ELOISA – Iniciamos no dia 26 de junho [quarta-feira] o atendimento no novo endereço, na avenida Tancredo Neves, 164, no centro, perto do Terminal Urbano do transporte público, bem acessível. É um prédio novo, de 1,5 mil metros quadrados e amplo. Estávamos num prédio que já não comportava o número de funcionários e, por este motivo, mudamos.
MN – Quantos atendimentos a Defensoria realiza por dia?
ELOISA – No período da manhã, uma média de 170 atendimentos e, à tarde, quando ocorre o retorno processual, gira em torno de 50 a 70 pessoas atendidas.
MN – Como você se sente sendo taxada de inimiga dos rodeios?

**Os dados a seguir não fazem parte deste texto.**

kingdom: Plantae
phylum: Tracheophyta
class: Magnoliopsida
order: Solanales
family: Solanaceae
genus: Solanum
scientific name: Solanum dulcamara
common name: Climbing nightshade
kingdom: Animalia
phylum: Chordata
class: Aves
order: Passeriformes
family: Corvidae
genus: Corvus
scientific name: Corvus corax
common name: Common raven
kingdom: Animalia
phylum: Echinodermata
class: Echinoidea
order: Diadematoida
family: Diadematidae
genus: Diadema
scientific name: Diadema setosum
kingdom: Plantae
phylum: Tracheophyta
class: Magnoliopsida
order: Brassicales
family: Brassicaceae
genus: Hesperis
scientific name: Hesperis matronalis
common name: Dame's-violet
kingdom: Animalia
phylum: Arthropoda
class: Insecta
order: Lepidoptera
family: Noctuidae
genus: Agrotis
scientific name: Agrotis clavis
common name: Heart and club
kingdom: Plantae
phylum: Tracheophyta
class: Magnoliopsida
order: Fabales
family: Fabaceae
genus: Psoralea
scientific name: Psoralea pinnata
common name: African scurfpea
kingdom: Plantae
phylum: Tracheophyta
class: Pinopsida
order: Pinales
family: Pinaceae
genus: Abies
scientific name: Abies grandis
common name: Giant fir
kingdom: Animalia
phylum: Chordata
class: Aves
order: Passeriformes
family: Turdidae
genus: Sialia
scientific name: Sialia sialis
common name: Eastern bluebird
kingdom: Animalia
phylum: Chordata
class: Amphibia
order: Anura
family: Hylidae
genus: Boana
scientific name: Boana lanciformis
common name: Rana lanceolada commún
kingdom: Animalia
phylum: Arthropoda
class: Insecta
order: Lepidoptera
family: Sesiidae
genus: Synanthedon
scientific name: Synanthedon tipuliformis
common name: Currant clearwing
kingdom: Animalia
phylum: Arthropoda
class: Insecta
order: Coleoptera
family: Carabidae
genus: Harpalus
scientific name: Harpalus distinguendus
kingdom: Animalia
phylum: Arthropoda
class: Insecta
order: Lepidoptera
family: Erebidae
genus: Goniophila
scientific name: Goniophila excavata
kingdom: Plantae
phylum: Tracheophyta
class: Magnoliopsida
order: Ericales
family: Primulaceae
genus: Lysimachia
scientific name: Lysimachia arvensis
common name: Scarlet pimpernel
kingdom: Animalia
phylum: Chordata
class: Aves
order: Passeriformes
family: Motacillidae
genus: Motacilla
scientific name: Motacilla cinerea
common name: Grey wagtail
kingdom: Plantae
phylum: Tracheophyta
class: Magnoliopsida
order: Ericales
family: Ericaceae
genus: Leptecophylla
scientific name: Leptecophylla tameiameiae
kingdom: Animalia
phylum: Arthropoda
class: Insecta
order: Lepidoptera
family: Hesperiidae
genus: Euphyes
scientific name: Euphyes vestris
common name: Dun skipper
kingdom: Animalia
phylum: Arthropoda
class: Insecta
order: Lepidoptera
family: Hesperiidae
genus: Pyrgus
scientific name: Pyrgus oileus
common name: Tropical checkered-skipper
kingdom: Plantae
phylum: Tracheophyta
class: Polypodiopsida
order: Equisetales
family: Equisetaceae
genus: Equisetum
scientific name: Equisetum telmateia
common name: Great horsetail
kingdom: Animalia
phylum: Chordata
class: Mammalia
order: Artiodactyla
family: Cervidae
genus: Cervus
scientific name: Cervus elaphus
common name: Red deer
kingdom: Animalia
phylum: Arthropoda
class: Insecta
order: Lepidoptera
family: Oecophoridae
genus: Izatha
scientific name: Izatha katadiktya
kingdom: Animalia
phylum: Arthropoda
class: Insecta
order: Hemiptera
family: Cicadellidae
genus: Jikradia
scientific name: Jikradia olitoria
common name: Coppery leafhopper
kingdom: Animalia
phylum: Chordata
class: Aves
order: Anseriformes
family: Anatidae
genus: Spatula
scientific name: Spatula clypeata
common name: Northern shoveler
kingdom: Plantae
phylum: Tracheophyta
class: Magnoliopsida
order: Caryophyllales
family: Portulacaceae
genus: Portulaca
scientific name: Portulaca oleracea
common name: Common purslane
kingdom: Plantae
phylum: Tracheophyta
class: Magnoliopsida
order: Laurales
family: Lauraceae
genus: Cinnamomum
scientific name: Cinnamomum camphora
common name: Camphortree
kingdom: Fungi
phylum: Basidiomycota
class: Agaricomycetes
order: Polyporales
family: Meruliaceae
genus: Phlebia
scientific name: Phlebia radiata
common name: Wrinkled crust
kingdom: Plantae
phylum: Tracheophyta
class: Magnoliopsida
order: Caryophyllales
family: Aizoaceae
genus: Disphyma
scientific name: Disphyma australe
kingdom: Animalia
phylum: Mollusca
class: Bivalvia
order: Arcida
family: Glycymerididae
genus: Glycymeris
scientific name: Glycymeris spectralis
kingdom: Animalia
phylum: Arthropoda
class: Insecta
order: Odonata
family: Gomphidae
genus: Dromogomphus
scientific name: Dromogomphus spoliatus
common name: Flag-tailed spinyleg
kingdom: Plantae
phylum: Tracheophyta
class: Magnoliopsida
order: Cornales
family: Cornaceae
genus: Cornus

ELOISA – Gostaria de dizer que a questão relacionada à defesa e proteção dos animais faz parte da minha vida antes mesmo do meu ingresso à Defensoria, sempre tive um olhar muito cuidadoso com isto. Minha preocupação envolve todos os tipos de animais, não só os de pequeno porte e domésticos. Antes da liminar contra os rodeios, tenho uma ação ajuizada pela Defensoria que obriga o Município a recolher animais abandonados nas ruas, bem como realizar a castração gratuitamente. O Tribunal de Justiça do Estado determinou que o poder público municipal cumpra estes serviços, mas a Prefeitura não cumpre a decisão, não realiza a castração de forma satisfatória e muitos animais não têm sido recolhidos das ruas. Tive que enviar ofícios solicitando informações sobre a situação do contrato firmado entre Prefeitura e empresa terceirizada [BG Zangrossi], porque quero saber se o Município tem condições de cumprir a determinação do Tribunal.